Iterator is a container of values, with which we can traverse through all the values.

In Python, an iterator is an object that implements __iter__() and __next__().

Lists, tuples, dictionaries, and sets are iterable and implement an iterator protocol.  These containers have iter() method that are used to traverse the values.

Here is an example.

fruitTuple = ("mango", "apple", "grapes")  
  
fruitIter = iter(fruitTuple)  
  
print(next(fruitIter))  
print(next(fruitIter))  
print(next(fruitIter))  

A string can be iterated using iter() method.

fruitStr = "mango"  
  
fruitIter = iter(fruitStr)  
  
print(next(fruitIter))  
print(next(fruitIter))  
print(next(fruitIter))  
print(next(fruitIter))  
print(next(fruitIter))  
print(next(fruitIter)) # last call throws error  

Note that the first five next () call print each character of “mango”.  The final next () throws an error saying the iteration has stopped.

The iterable object can be iterated with the for in loop.

fruitTuple = ("mango", "apple", "grapes")  
  
fruitIter = iter(fruitTuple)  
  
for fruit in fruitTuple:  
    print(fruit)  

We can create our own iterator class.  We need to implement __iter__() and __next__() methods.

Remember __init__() we saw in class definition?  The iterator method and protocols are similar to init of the class.

Let us consider an example that would create an iterator.  The iterator is a Fibonacci series starting from 1, 2.

class Fibonacci:  
    def __iter__(self):  
        # define first two numbers  
        self.first = 1  
        self.second = 2  
        return self  
  
    def __next__(self):  
        curr = self.first + self.second # find new number  
        self.first = self.second # shift the previous two numbers  
        self.second = curr  
        return curr  
  
fibo = Fibonacci ()  
fiboIter = iter(fibo)  
  
print(next(fiboIter))  
print(next(fiboIter))  
print(next(fiboIter))  
print(next(fiboIter))  
print(next(fiboIter))  

when line 15 iter(fibo) is called, __iter__() is invoked internally.  When next(iter) is called, __next__() method is invoked to find the next element in the series.
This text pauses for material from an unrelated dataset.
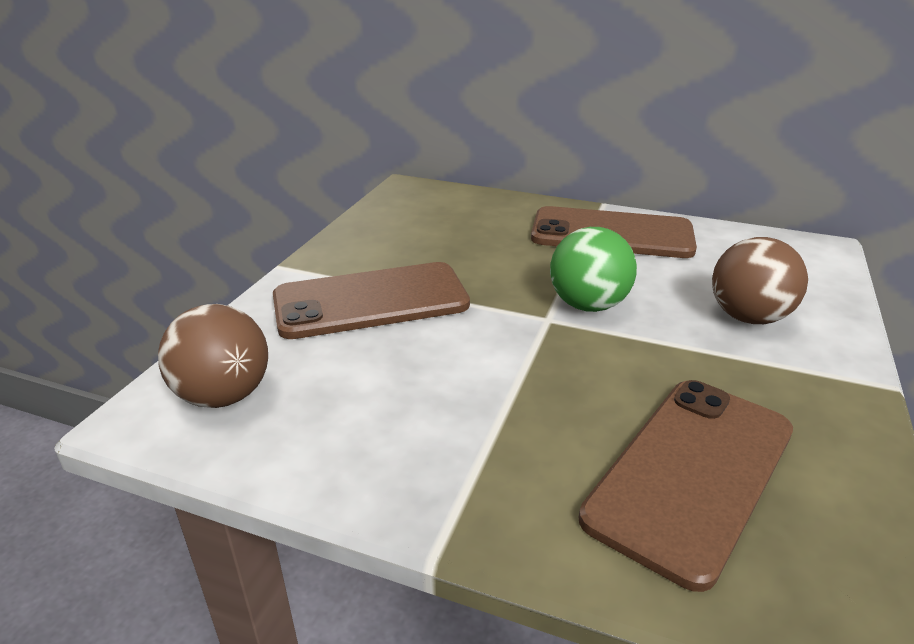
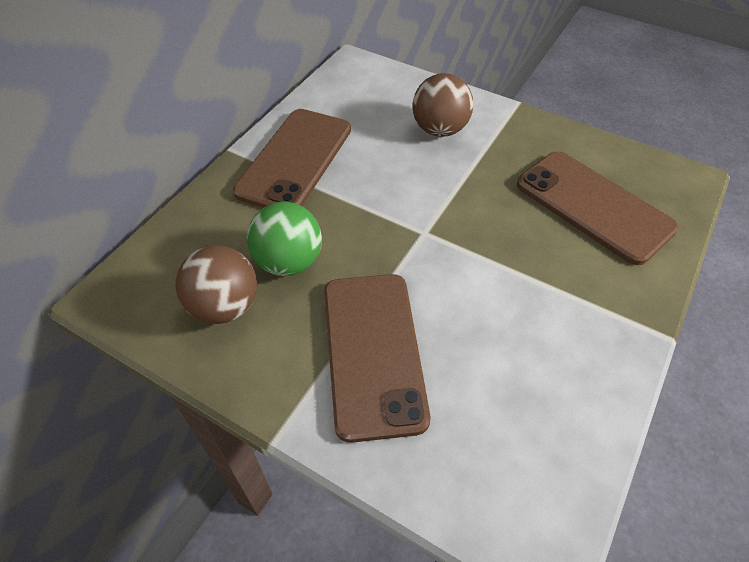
camera: 80 degrees left, 20 degrees up
(224, 395) = (514, 477): brown ball -> brown ball (224, 306)
(588, 305) = (409, 204): green ball -> green ball (289, 262)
This iterator is never ending as there is no termination control.

To prevent the endless series, we can add a StopIteration statement.  In the __next__, we can add a condition and use StopIteration.

class Fibonacci:  
    def __iter__(self):  
        # define first two numbers  
        self.first = 1  
        self.second = 2  
        return self  
  
    def __next__(self):  
        curr = self.first + self.second # find new number  
        if (curr <= 50):  
            self.first = self.second # shift the previous two numbers  
            self.second = curr  
            return curr  
        else:  
            raise StopIteration  
  
fibo = Fibonacci ()  
fiboIter = iter(fibo)  
  
for f in fiboIter:  
    print(f)  

In this sample, we check if the Fibonacci series has reached 50.  Any value beyond or equal to 50 would raise an error. That would stop the for loop.

Scope

The variable is available only in the region that it is declared.  The limitation of such variable declaration is scope. The scope of variable or method defines where those elements are accessible.

def func1():  
    a = 5  
    print(a)  
  
func1()  
print(a)  

The last print statement throws error as a is not accessible at the main part of the code.
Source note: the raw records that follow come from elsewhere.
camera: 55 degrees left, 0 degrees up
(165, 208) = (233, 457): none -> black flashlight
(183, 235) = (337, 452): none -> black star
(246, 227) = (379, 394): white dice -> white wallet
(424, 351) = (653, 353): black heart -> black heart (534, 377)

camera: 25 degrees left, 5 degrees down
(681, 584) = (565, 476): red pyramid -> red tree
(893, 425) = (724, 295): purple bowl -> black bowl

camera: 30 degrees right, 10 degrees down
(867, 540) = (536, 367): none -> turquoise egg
One way to have access to the variable at all places is to declare the variable at global scope.  Variable created at the main level is global and can be accessed inside the function definition.

a = 5  
  
def func1():  
    print(a)  
  
func1()  
print(a)  

Now both the print statements have access to the variable.

When the same name is used for variables inside and outside a function, then python treats them as two separate variables.

a = 5  
  
def func1():  
    a = 7  
    print(a)  
  
func1()  
print(a)  

If we change the value of a inside the function, that change won’t affect the variable outside the function.

While a variable is defined inside a function, the variable can be declared as global using the “global” keyword.

def func1():  
    global a  
    a = 10  
    print(a)  
  
func1()  
print(a)  

Modules

Module is about using library files.  You create a python library file with general functions and variable declarations. These definitions can be referred to by another python file.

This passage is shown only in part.